Uniform policies are a necessity in larger organisations, but they can be very useful in small to medium sized businesses too. A uniform policy explains how the company uniform should be worn, what is acceptable (and what is not), and the implications if these guidelines are breached.
If you have a Uniform Policy, check that you are observing these 3 rules:
1. Include it in contractual documents
The uniform, and its use, must be written into the employment contract. You should also include it in your company policy and procedure manual. Some companies also have a Uniform Policy which allows you to be specific about the expectations. There should be no doubt that the employee fully understands that wearing a uniform is a condition of employment and you have been clear about the consequences if they do not comply.

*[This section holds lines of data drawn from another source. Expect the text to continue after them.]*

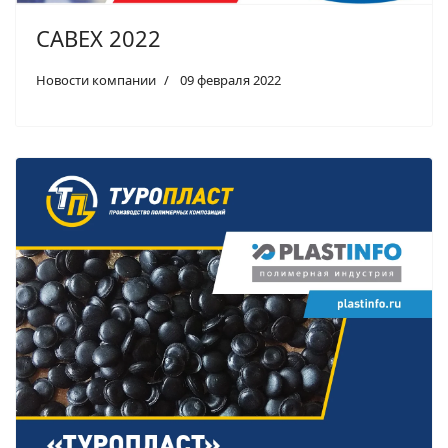
CABEX 2022
Новости компании
09 февраля 2022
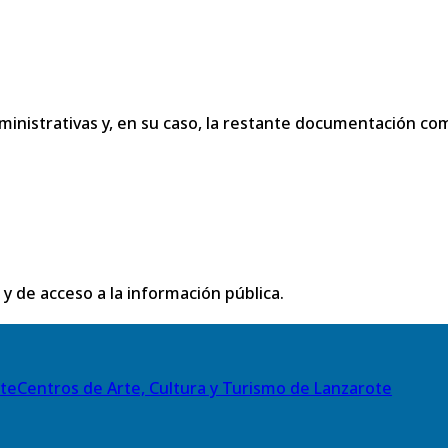
dministrativas y, en su caso, la restante documentación c
 y de acceso a la información pública.
Centros de Arte, Cultura y Turismo de Lanzarote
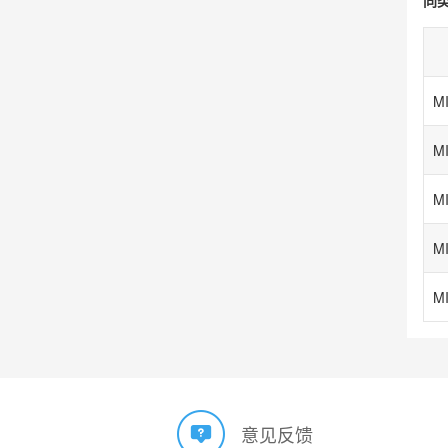
M
MI
M
M
M
意见反馈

2. Be clear who is financially responsible for the uniform
Most companies have a staff allowance for uniforms and are able to provide them free of charge to employees. Alternatively, some companies prefer the employees purchase the uniforms at cost from them. Whatever your policy, communicate this clearly to your staff and disclose the value of the uniform on all receipts if they are purchasing direct from you.
3. Know your obligations
If staff are purchasing their own uniform, by law you must pay them a uniform allowance, and in some cases an allowance to cover washing costs. Your obligations will vary depending on the industry you are in.
If you would like to know more, check the Fair Work Ombudsman website to get more information for your industry or award.